Dedications are written once the book is done, the manuscript all but sent to the publishers, when the tension of writing has given place to the relief and emptiness of completion. The mind travels back then, to times before and beyond the book, in a mood of lassitude and mellowness. Relationships emerge from the mist of calm repose and suggest a gesture in handsomeness. And unexpected results occur.

Book dedications are more, much more, than 'side things'. And though I said I am gripped by what happens on the side, my interest in book dedications is not a side thing. It is, in fact, so strong that very often I remember the dedication when I have forgotten the argument of the book. But there too I know I have 'got' the author.
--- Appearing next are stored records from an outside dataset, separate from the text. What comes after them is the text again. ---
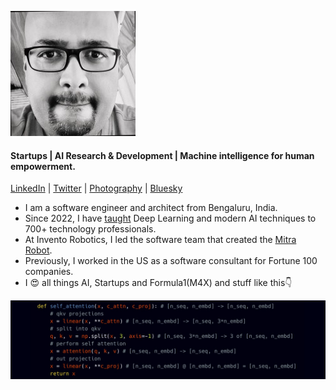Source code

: ![Profile pic](https://raw.githubusercontent.com/narvind2003/narvind2003.github.io/main/arvind_profile.jpeg) 
#### Startups | AI Research & Development | Machine intelligence for human empowerment.
[LinkedIn](https://www.linkedin.com/in/arvind-nagaraj-9a17aa82/) | [Twitter](https://twitter.com/nagaraj_arvind) | [Photography](https://500px.com/arvindnagaraj) | [Bluesky](https://bsky.app/profile/arvindn.xyz)

- I am a software engineer and architect from Bengaluru, India.
- Since 2022, I have [taught](https://mitrarobot.com/modernaipro) Deep Learning and modern AI techniques to 700+ technology professionals.
- At Invento Robotics, I led the software team that created the [Mitra Robot](https://x.com/balajivis/status/1750297912310108551).
- Previously, I worked in the US as a software consultant for Fortune 100 companies.
- I 😍 all things AI, Startups and Formula1(M4X) and stuff like this👇

![code banner](https://raw.githubusercontent.com/narvind2003/narvind2003.github.io/main/banner.jpeg)
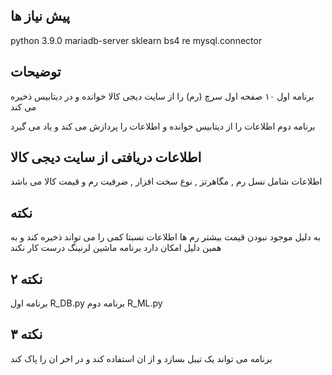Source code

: ## پیش نیاز ها
python 3.9.0
mariadb-server
sklearn
bs4
re
mysql.connector

## توضیحات
برنامه اول ۱۰ صفحه اول سرچ (رم) را از سایت دیجی کالا خوانده و در دیتابیس ذخیره می کند

برنامه دوم اطلاعات را از دیتابیس خوانده و اطلاعات را پردازش می کند و یاد می گیرد

## اطلاعات دریافتی از سایت دیجی کالا
اطلاعات شامل نسل رم , مگاهرتز , نوع سخت افزار , ضرفیت رم و قیمت کالا می باشد

## نکته
به دلیل موجود نبودن قیمت بیشتر رم ها اطلاعات نسبتا کمی را می تواند ذخیره کند و به همین دلیل امکان دارد برنامه ماشین لرنینگ درست کار نکند

## نکته ۲
برنامه اول R_DB.py
برنامه دوم R_ML.py

## نکته ۳
برنامه می تواند یک تیبل بسازد و از ان استفاده کند و در اخر ان را پاک کند

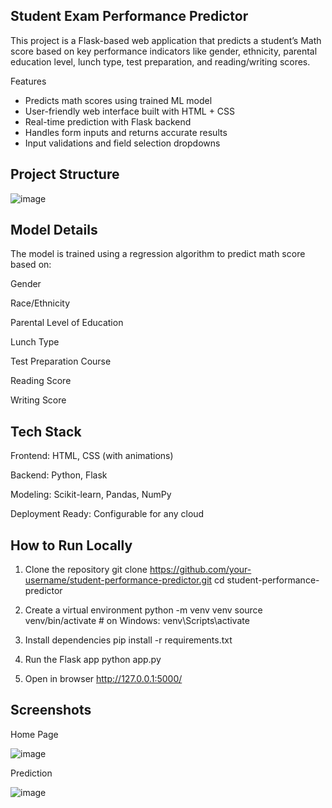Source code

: ## Student Exam Performance Predictor

This project is a Flask-based web application that predicts a student’s Math score based on key performance indicators like gender, ethnicity, parental education level, lunch type, test preparation, and reading/writing scores.

 Features
*  Predicts math scores using trained ML model
*  User-friendly web interface built with HTML + CSS
*  Real-time prediction with Flask backend
*  Handles form inputs and returns accurate results
*  Input validations and field selection dropdowns

  ## Project Structure

![image](https://github.com/user-attachments/assets/09780553-6daf-4bc6-94ed-f833e2427154)

## Model Details

The model is trained using a regression algorithm to predict math score based on:

Gender

Race/Ethnicity

Parental Level of Education

Lunch Type

Test Preparation Course

Reading Score

Writing Score

## Tech Stack
Frontend: HTML, CSS (with animations)

Backend: Python, Flask

Modeling: Scikit-learn, Pandas, NumPy

Deployment Ready: Configurable for any cloud

## How to Run Locally

1) Clone the repository
   git clone https://github.com/your-username/student-performance-predictor.git
   cd student-performance-predictor

2) Create a virtual environment
   python -m venv venv
   source venv/bin/activate  # on Windows: venv\Scripts\activate

3) Install dependencies
   pip install -r requirements.txt

4) Run the Flask app
   python app.py

5) Open in browser
   http://127.0.0.1:5000/


## Screenshots

Home Page

![image](https://github.com/user-attachments/assets/097c1987-7cf4-4d79-a8be-9c1884537cfb)


Prediction

![image](https://github.com/user-attachments/assets/1f43be1f-604e-483a-8853-61f9eb51e4f3)




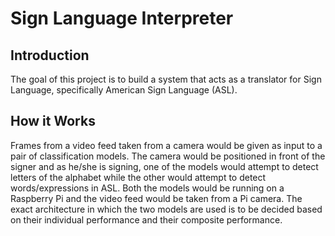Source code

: # Sign Language Interpreter

## Introduction
The goal of this project is to build a system that acts as a translator for Sign Language, specifically American Sign Language (ASL). 

## How it Works
Frames from a video feed taken from a camera would be given as input to a pair of classification models. The camera would be positioned in front of the signer and as he/she is signing, one of the models would attempt to detect letters of the alphabet while the other would attempt to detect words/expressions in ASL. Both the models would be running on a Raspberry Pi and the video feed would be taken from a Pi camera. The exact architecture in which the two models are used is to be decided based on their individual performance and their composite performance.
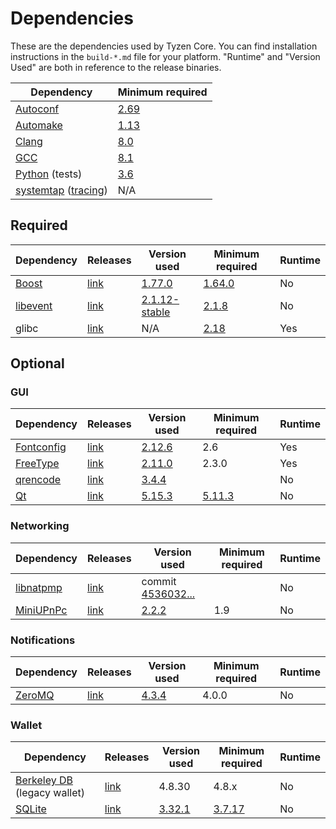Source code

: # Dependencies

These are the dependencies used by Tyzen Core.
You can find installation instructions in the `build-*.md` file for your platform.
"Runtime" and "Version Used" are both in reference to the release binaries.

| Dependency | Minimum required |
| --- | --- |
| [Autoconf](https://www.gnu.org/software/autoconf/) | [2.69](https://github.com/tyzen/tyzen/pull/17769) |
| [Automake](https://www.gnu.org/software/automake/) | [1.13](https://github.com/tyzen/tyzen/pull/18290) |
| [Clang](https://clang.llvm.org) | [8.0](https://github.com/tyzen/tyzen/pull/24164) |
| [GCC](https://gcc.gnu.org) | [8.1](https://github.com/tyzen/tyzen/pull/23060) |
| [Python](https://www.python.org) (tests) | [3.6](https://github.com/tyzen/tyzen/pull/19504) |
| [systemtap](https://sourceware.org/systemtap/) ([tracing](tracing.md))| N/A |

## Required

| Dependency | Releases | Version used | Minimum required | Runtime |
| --- | --- | --- | --- | --- |
| [Boost](../depends/packages/boost.mk) | [link](https://www.boost.org/users/download/) | [1.77.0](https://github.com/tyzen/tyzen/pull/24383) | [1.64.0](https://github.com/tyzen/tyzen/pull/22320) | No |
| [libevent](../depends/packages/libevent.mk) | [link](https://github.com/libevent/libevent/releases) | [2.1.12-stable](https://github.com/tyzen/tyzen/pull/21991) | [2.1.8](https://github.com/tyzen/tyzen/pull/24681) | No |
| glibc | [link](https://www.gnu.org/software/libc/) | N/A | [2.18](https://github.com/tyzen/tyzen/pull/23511) | Yes |

## Optional

### GUI
| Dependency | Releases | Version used | Minimum required | Runtime |
| --- | --- | --- | --- | --- |
| [Fontconfig](../depends/packages/fontconfig.mk) | [link](https://www.freedesktop.org/wiki/Software/fontconfig/) | [2.12.6](https://github.com/tyzen/tyzen/pull/23495) | 2.6 | Yes |
| [FreeType](../depends/packages/freetype.mk) | [link](https://freetype.org) | [2.11.0](https://github.com/tyzen/tyzen/commit/01544dd78ccc0b0474571da854e27adef97137fb) | 2.3.0 | Yes |
| [qrencode](../depends/packages/qrencode.mk) | [link](https://fukuchi.org/works/qrencode/) | [3.4.4](https://github.com/tyzen/tyzen/pull/6373) | | No |
| [Qt](../depends/packages/qt.mk) | [link](https://download.qt.io/official_releases/qt/) | [5.15.3](https://github.com/tyzen/tyzen/pull/24668) | [5.11.3](https://github.com/tyzen/tyzen/pull/24132) | No |

### Networking
| Dependency | Releases | Version used | Minimum required | Runtime |
| --- | --- | --- | --- | --- |
| [libnatpmp](../depends/packages/libnatpmp.mk) | [link](https://github.com/miniupnp/libnatpmp/) | commit [4536032...](https://github.com/tyzen/tyzen/pull/21209) | | No |
| [MiniUPnPc](../depends/packages/miniupnpc.mk) | [link](https://miniupnp.tuxfamily.org/) | [2.2.2](https://github.com/tyzen/tyzen/pull/20421) | 1.9 | No |

### Notifications
| Dependency | Releases | Version used | Minimum required | Runtime |
| --- | --- | --- | --- | --- |
| [ZeroMQ](../depends/packages/zeromq.mk) | [link](https://github.com/zeromq/libzmq/releases) | [4.3.4](https://github.com/tyzen/tyzen/pull/23956) | 4.0.0 | No |

### Wallet
| Dependency | Releases | Version used | Minimum required | Runtime |
| --- | --- | --- | --- | --- |
| [Berkeley DB](../depends/packages/bdb.mk) (legacy wallet) | [link](https://www.oracle.com/technetwork/database/database-technologies/berkeleydb/downloads/index.html) | 4.8.30 | 4.8.x | No |
| [SQLite](../depends/packages/sqlite.mk) | [link](https://sqlite.org) | [3.32.1](https://github.com/tyzen/tyzen/pull/19077) | [3.7.17](https://github.com/tyzen/tyzen/pull/19077) | No |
When Tagore calls Gandhi 'Maharaj' and places his book of poems in Victoria's "lotus hands", addressing her as 'Bijoya', have I not reached his soul?

As much as book dedications are fascinating, so are the experiences of book dedications that failed to appear, for reasons like Tagore's intended dedication to Woodrow Wilson. They tell us of the author's warm heart and the dedicatee's cold feet. And might, in some cases, also speak of the need for love and of atonement in the permission sought - 'Yes?'- and the reasons, deep and devious, in the 'no'.